» **Short problem**
Please reproduce every one of the rows below line for line, with each name unchanged, and leave the pictures out of your answer.

● ● ● ●

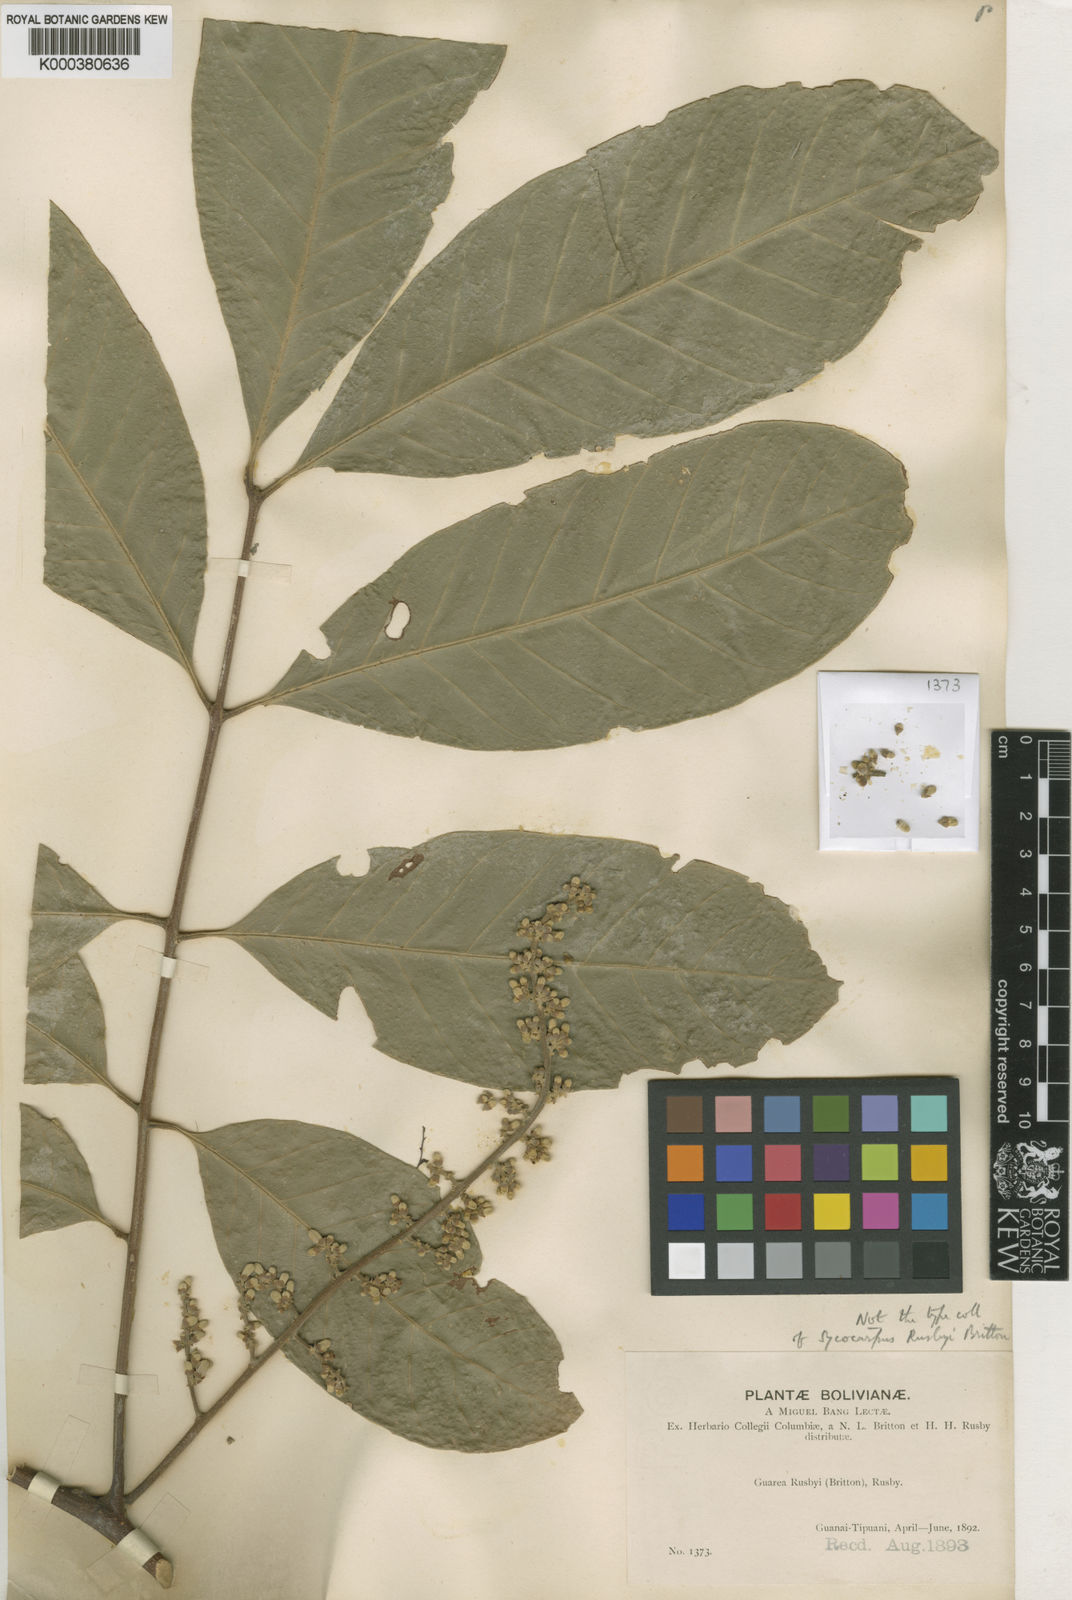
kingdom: Plantae
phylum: Tracheophyta
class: Magnoliopsida
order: Sapindales
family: Meliaceae
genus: Guarea
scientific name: Guarea guidonia
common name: American muskwood
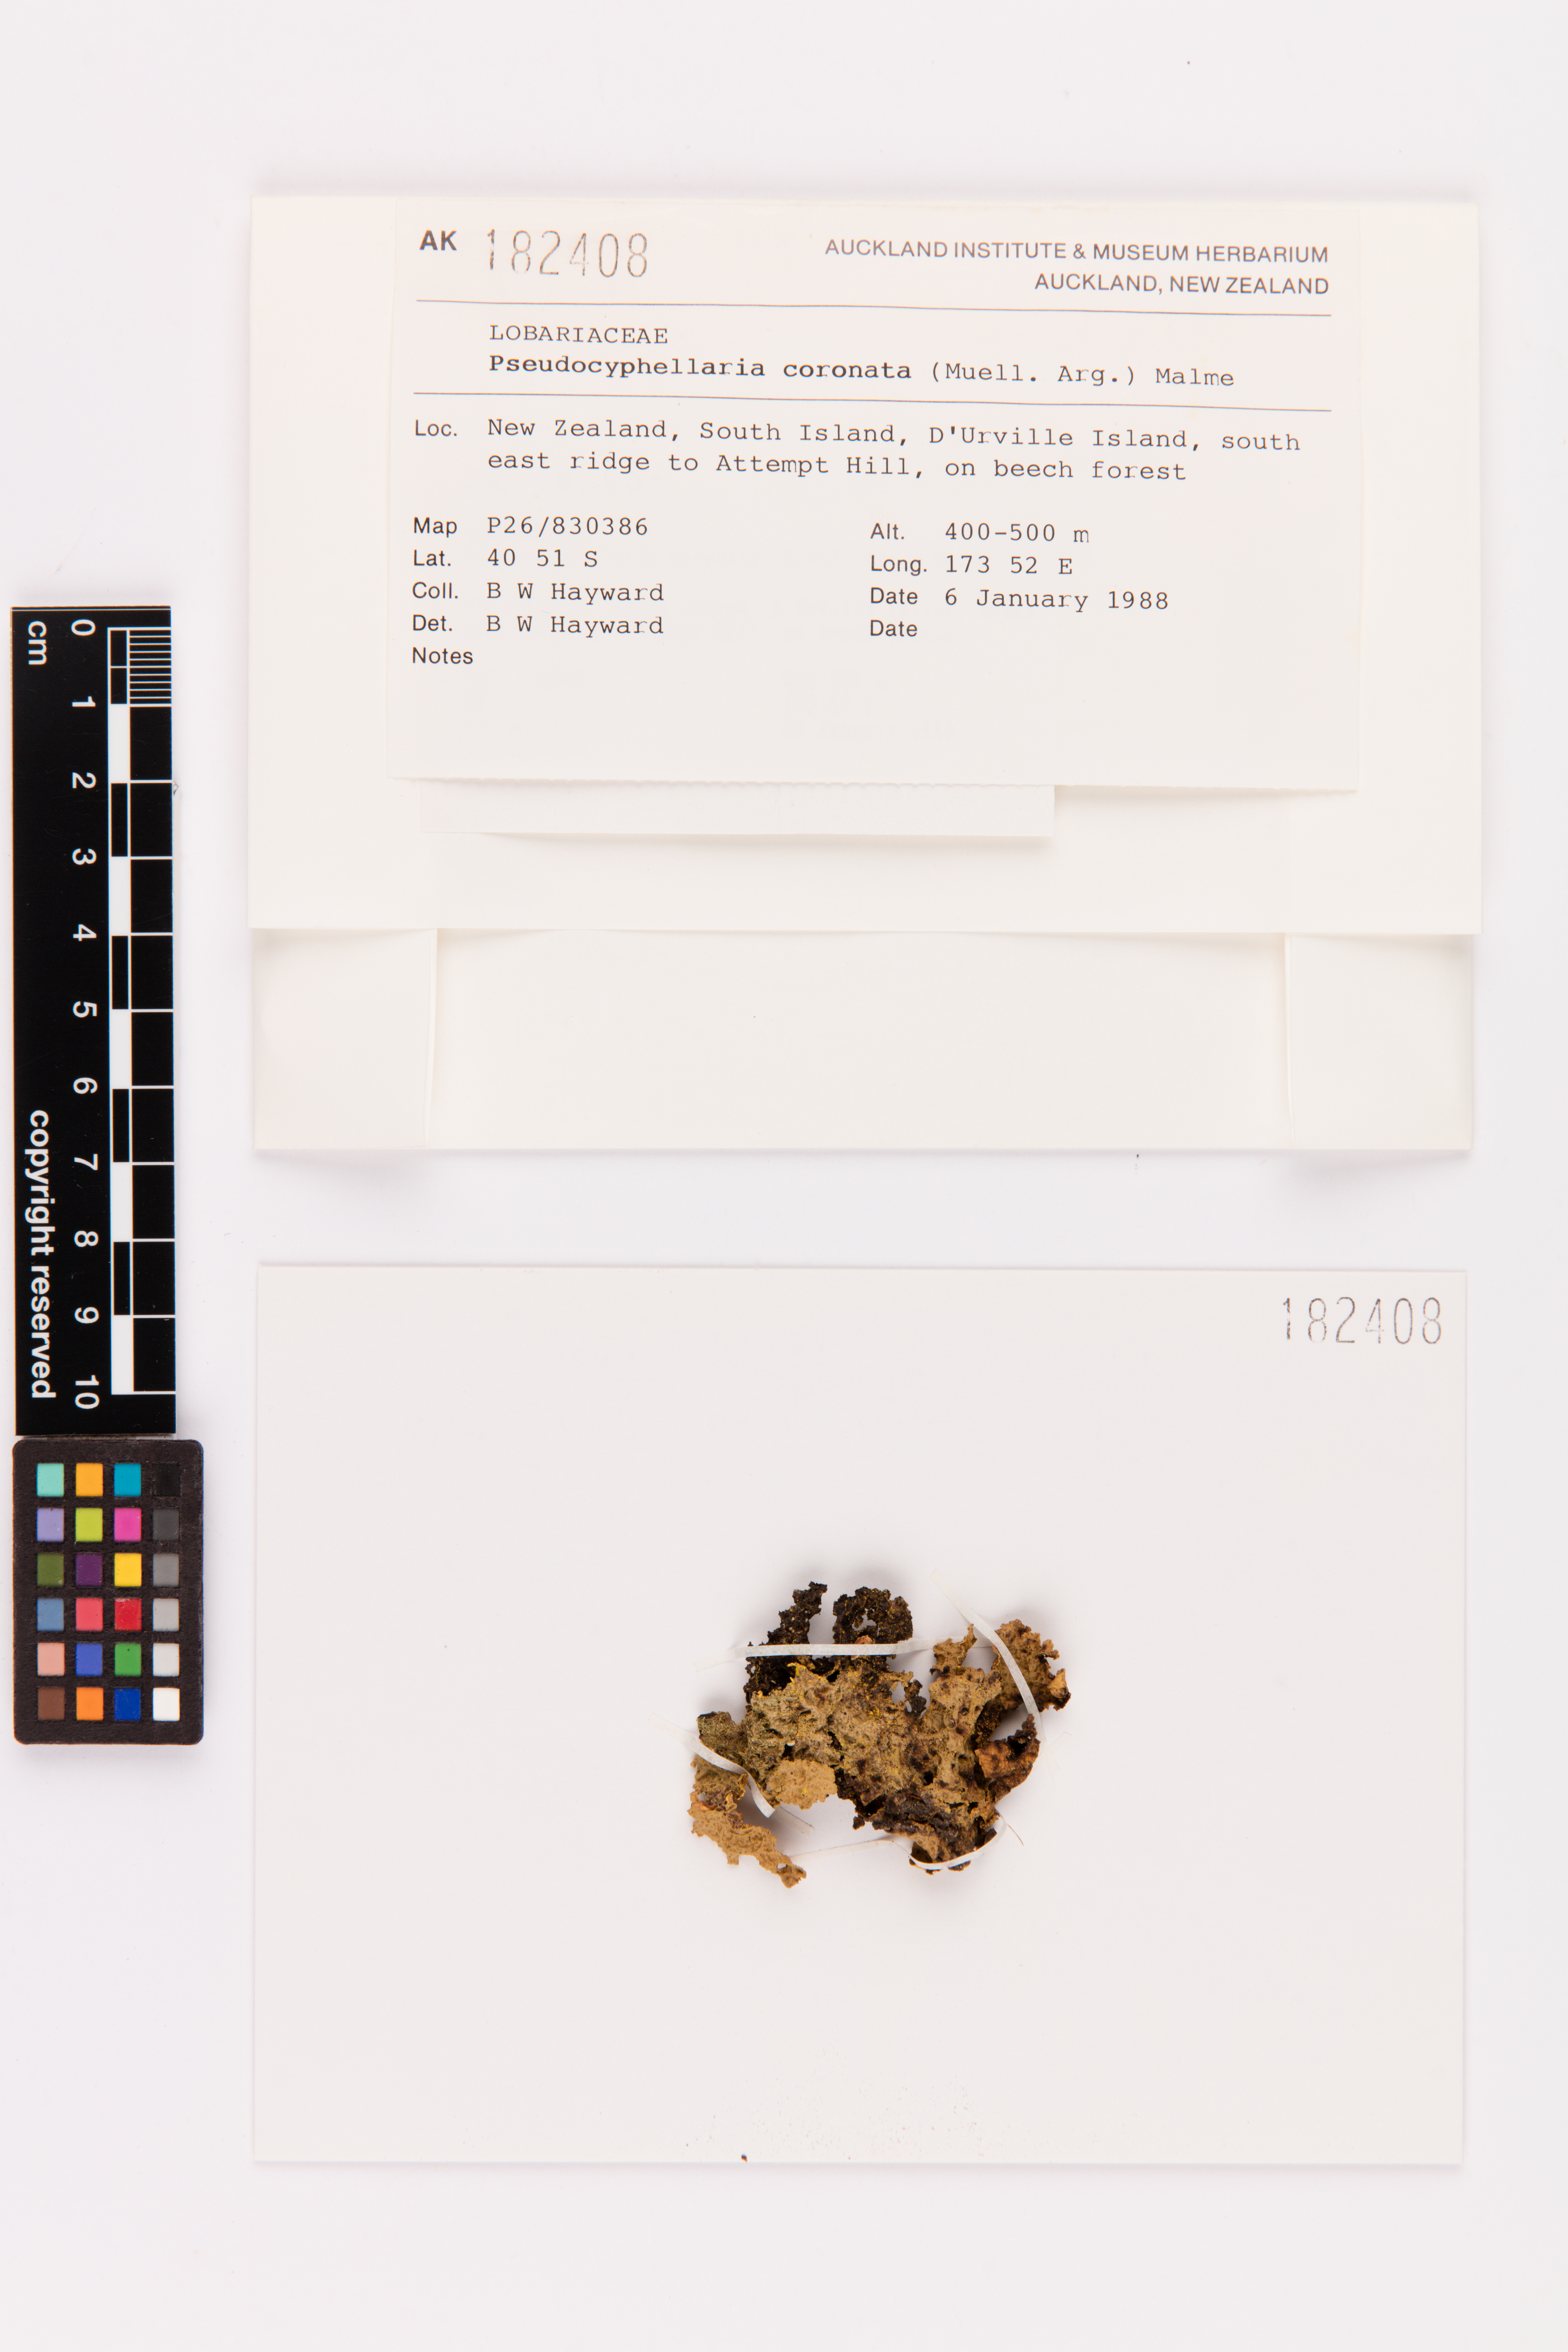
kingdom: Fungi
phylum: Ascomycota
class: Lecanoromycetes
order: Peltigerales
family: Lobariaceae
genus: Yarrumia
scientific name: Yarrumia coronata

● ● ● ●

» **Task result**
kingdom: Plantae
phylum: Tracheophyta
class: Magnoliopsida
order: Sapindales
family: Meliaceae
genus: Guarea
scientific name: Guarea guidonia
common name: American muskwood
kingdom: Fungi
phylum: Ascomycota
class: Lecanoromycetes
order: Peltigerales
family: Lobariaceae
genus: Yarrumia
scientific name: Yarrumia coronata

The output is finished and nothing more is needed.